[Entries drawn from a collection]
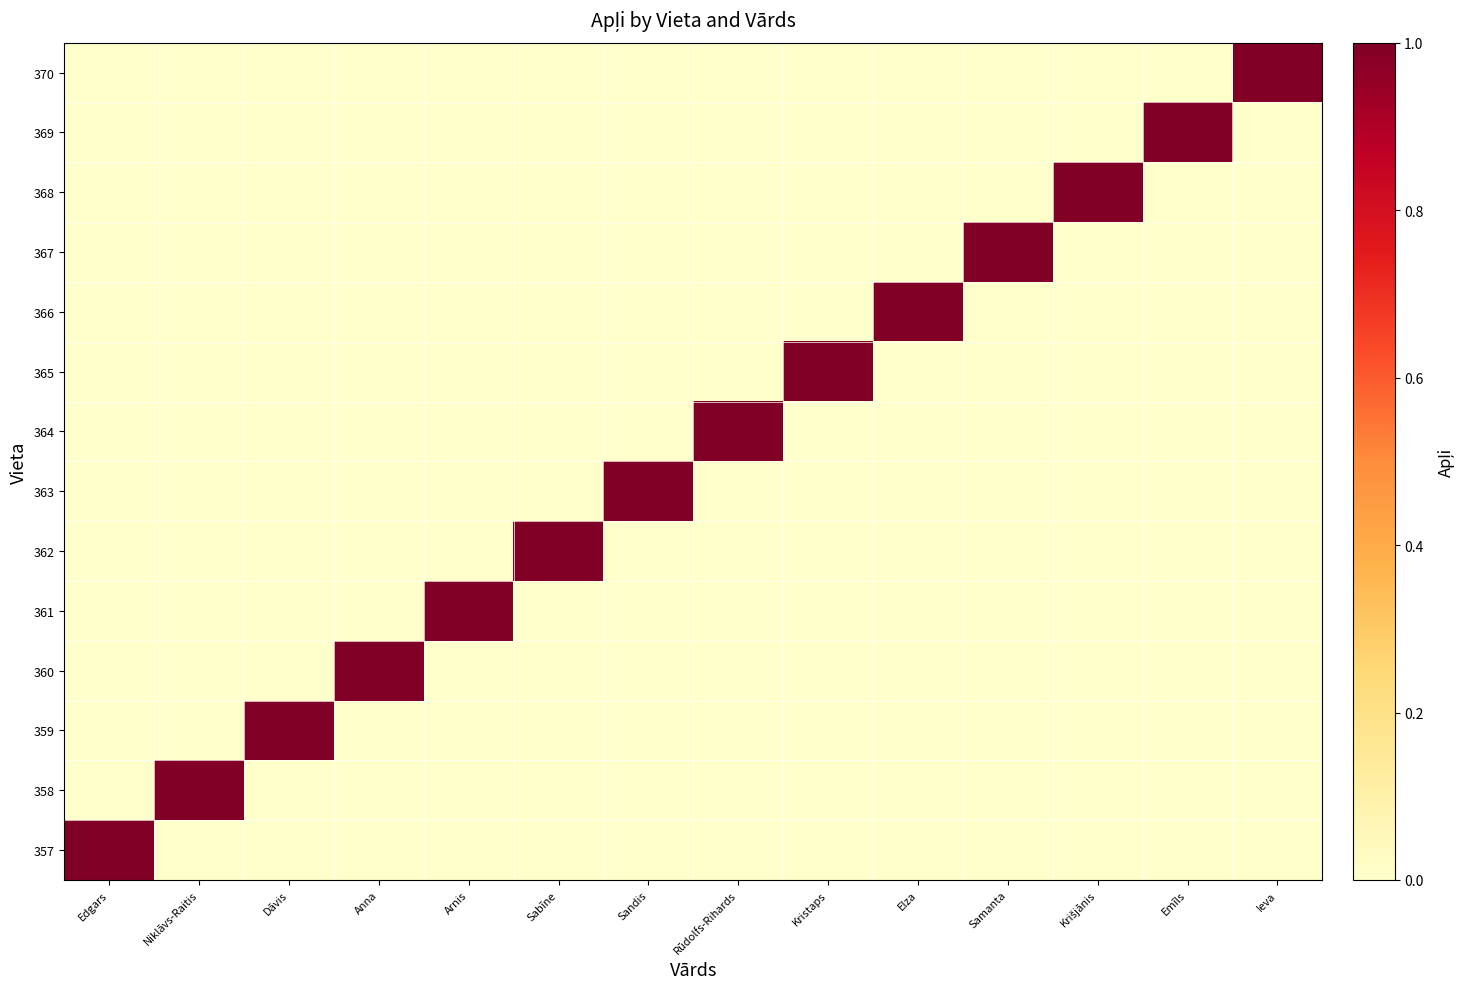

Between Samanta and Sabīne, which is larger?

Samanta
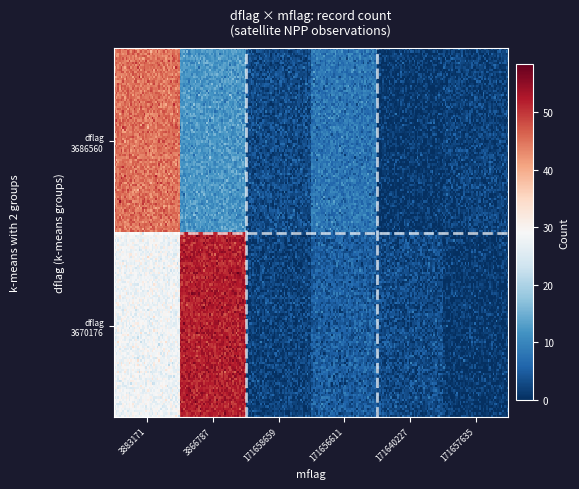

Which has a higher value, 171658659 or 3883171?

3883171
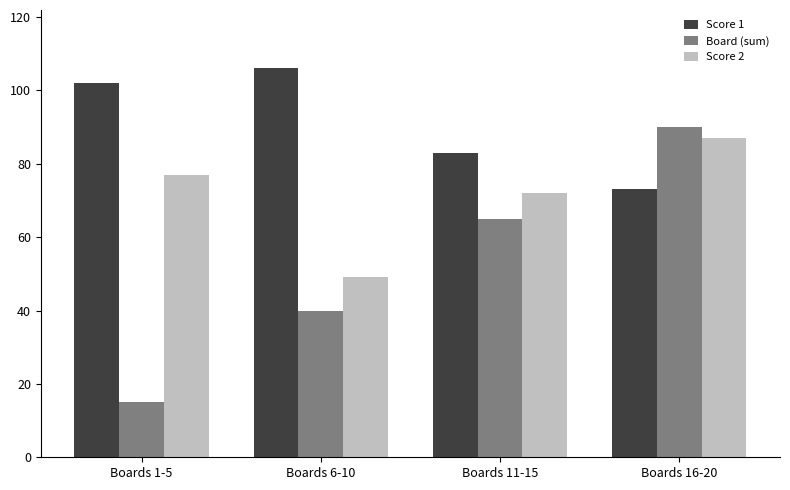

Reading left to right, list all the values displayed in this chart.

Score 1: 102	106	83	73
Board (sum): 15	40	65	90
Score 2: 77	49	72	87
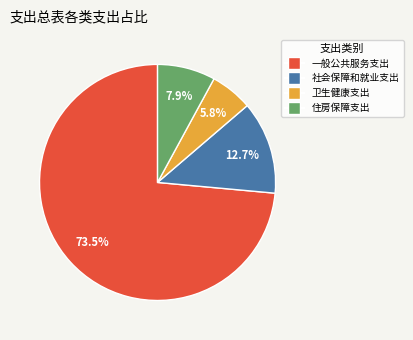

To the nearest percent, what percentage of the pie is 社会保障和就业支出?

13%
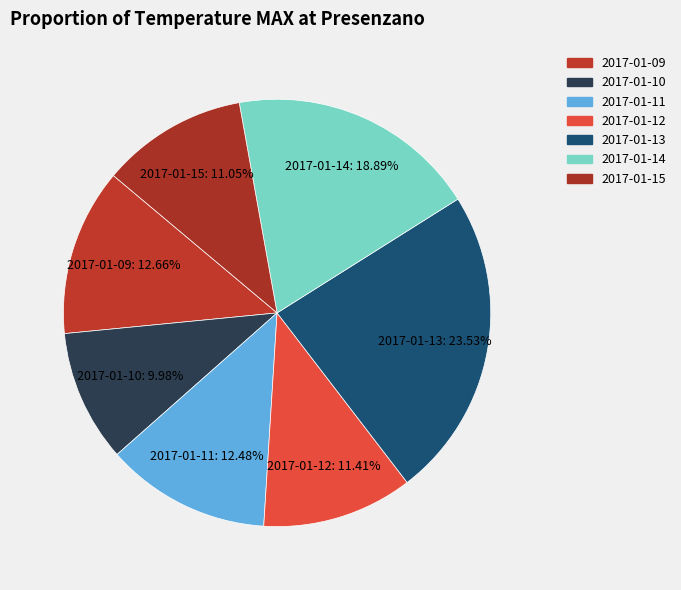

How many segments does this pie chart have?

7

WORK ORDER
Count the lines in the data above that contain the string "Samanta", treating uppercase and lowercase letters as different. Give only the number.

WRITTEN SOLUTION
2